• _WORK TO BE COMPLETED_
Say the number of lines in the records below that hold the word "Geneva", and only that number.

━━━━━━━━━━

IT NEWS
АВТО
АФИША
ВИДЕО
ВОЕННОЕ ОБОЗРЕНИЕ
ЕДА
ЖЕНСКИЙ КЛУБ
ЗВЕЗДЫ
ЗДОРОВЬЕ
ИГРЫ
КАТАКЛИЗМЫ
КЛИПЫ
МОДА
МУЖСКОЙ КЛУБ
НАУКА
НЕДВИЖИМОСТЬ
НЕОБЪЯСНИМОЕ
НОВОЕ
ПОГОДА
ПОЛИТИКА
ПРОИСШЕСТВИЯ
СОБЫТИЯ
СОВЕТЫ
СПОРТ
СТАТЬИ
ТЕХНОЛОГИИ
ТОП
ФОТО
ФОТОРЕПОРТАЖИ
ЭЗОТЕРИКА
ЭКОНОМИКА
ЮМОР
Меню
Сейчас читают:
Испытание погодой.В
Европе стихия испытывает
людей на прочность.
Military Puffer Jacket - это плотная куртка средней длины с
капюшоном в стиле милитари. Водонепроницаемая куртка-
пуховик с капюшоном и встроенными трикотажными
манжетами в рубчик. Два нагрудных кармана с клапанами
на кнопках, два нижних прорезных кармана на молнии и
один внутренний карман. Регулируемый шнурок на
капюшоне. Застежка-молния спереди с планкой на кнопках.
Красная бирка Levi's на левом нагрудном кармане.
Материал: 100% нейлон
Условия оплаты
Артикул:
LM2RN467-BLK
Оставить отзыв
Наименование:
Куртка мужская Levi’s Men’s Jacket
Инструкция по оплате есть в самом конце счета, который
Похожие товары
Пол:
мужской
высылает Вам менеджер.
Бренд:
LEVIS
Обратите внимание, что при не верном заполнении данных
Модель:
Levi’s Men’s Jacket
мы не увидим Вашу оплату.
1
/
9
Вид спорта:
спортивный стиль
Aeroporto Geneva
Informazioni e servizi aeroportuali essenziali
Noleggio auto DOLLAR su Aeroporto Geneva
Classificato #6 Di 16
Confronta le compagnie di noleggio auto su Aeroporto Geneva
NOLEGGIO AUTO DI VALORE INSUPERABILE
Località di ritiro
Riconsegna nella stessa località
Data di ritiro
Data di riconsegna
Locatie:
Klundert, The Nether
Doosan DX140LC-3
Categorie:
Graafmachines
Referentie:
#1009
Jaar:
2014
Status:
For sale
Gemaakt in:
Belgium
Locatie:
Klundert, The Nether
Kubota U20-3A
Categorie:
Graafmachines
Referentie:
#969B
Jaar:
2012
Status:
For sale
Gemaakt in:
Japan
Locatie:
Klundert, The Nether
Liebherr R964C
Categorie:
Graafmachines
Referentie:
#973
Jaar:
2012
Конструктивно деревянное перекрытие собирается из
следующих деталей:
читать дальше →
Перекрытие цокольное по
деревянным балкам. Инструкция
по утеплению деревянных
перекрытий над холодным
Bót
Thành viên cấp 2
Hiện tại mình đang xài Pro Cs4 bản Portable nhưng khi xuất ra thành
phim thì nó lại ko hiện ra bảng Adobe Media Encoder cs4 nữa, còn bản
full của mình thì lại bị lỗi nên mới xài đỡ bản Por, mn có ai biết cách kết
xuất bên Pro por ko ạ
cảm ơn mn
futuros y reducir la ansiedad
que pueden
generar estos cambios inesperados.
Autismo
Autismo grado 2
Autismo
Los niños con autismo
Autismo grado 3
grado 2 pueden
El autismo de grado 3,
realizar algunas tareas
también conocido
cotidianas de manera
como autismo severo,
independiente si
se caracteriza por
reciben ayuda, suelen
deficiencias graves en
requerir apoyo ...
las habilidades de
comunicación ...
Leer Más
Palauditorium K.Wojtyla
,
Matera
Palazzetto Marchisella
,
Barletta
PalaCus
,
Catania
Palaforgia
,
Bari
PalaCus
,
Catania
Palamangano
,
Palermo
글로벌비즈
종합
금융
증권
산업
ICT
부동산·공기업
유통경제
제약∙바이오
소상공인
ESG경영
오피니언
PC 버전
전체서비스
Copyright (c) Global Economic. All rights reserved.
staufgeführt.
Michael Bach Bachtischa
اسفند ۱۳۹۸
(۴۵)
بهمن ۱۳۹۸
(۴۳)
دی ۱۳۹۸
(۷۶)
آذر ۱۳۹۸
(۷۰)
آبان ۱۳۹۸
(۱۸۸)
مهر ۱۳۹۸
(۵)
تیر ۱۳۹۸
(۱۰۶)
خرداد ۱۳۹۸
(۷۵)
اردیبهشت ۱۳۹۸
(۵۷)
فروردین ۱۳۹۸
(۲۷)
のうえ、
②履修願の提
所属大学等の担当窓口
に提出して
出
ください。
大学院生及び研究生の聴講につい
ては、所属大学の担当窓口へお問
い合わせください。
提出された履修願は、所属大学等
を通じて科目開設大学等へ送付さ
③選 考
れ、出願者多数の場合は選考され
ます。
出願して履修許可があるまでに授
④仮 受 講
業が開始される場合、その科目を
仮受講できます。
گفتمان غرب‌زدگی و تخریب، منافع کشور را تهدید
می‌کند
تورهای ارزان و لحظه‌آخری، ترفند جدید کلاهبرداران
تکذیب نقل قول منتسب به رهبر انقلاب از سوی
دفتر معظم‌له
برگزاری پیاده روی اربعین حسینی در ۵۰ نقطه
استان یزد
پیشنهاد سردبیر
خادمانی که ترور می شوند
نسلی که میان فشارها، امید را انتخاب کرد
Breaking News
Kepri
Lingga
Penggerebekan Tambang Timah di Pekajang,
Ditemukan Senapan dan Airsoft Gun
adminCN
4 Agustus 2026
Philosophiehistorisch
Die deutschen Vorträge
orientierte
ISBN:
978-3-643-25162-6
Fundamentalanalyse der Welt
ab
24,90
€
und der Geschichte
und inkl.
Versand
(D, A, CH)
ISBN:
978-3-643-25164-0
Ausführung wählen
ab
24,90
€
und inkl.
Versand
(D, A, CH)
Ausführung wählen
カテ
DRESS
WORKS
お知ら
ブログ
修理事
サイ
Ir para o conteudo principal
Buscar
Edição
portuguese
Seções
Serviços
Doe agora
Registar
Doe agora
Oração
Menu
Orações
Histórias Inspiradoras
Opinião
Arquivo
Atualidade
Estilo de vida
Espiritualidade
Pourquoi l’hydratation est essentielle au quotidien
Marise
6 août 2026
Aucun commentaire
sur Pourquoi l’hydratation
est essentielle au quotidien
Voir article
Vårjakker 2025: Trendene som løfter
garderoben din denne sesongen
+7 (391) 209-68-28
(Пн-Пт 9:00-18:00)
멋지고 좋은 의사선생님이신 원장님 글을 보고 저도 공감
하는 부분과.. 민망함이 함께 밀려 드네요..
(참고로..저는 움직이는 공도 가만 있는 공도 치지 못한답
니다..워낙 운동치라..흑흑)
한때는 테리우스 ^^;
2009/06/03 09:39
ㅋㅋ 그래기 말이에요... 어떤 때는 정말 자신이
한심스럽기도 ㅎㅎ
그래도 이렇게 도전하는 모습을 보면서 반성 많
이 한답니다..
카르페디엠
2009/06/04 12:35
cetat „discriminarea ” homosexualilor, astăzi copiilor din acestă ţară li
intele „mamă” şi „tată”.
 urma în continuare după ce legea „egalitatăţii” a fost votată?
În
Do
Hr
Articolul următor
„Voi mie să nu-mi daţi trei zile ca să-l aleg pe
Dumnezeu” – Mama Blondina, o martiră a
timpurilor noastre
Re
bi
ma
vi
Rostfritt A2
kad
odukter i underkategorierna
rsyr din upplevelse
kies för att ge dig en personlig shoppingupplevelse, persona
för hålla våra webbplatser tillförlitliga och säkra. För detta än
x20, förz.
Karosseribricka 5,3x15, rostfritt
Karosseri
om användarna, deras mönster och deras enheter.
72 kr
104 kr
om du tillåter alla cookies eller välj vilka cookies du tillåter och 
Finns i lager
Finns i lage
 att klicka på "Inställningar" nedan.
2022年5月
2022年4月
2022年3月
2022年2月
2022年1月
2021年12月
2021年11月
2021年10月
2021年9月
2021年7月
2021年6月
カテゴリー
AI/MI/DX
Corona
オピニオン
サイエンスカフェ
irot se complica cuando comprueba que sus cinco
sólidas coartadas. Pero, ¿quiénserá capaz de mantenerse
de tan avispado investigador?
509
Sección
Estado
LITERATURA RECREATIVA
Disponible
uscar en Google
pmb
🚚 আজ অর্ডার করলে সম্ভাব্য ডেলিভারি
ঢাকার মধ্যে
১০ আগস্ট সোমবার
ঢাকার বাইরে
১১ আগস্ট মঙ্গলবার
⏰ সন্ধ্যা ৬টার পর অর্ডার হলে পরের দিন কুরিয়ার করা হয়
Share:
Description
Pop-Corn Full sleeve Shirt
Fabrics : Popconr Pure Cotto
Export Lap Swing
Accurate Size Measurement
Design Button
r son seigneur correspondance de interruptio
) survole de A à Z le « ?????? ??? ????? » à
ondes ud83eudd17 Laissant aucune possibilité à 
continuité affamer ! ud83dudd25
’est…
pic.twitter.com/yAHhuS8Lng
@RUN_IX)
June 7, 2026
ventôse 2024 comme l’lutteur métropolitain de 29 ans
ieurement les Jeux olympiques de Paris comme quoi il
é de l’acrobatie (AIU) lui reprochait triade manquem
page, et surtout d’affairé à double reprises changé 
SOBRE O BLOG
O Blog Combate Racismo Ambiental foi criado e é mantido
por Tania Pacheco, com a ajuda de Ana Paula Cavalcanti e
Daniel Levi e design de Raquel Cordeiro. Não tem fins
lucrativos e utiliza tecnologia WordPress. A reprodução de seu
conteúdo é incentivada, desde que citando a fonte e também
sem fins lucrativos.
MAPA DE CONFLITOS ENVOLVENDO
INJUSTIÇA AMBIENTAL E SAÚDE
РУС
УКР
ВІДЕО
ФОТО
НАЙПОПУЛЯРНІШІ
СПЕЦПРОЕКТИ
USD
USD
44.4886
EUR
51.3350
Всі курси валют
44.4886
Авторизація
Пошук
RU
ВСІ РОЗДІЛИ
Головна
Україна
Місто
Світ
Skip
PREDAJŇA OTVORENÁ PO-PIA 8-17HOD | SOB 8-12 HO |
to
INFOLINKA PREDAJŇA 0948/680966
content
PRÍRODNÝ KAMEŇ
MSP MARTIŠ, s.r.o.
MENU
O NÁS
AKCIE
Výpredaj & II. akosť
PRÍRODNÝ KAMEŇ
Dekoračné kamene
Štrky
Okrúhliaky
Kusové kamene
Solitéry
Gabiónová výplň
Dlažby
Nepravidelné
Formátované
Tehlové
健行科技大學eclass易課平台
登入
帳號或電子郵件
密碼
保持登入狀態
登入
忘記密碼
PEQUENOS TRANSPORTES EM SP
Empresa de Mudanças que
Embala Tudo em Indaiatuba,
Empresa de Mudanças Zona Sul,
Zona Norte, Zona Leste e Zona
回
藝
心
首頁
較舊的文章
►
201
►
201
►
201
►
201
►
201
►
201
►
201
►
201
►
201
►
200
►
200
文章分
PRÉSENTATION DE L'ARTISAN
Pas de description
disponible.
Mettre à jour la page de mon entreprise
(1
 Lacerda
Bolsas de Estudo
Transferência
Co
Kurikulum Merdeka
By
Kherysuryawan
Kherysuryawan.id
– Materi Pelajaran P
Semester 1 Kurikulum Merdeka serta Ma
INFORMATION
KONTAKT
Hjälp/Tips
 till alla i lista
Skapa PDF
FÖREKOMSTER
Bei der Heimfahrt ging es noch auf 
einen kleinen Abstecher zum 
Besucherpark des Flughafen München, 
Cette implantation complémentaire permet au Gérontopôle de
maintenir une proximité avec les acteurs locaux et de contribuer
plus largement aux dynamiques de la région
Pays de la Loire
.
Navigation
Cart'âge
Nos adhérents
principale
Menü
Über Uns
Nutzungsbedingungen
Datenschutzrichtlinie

━━━━━━━━━━

• _SOLUTION TO THIS PROBLEM_
3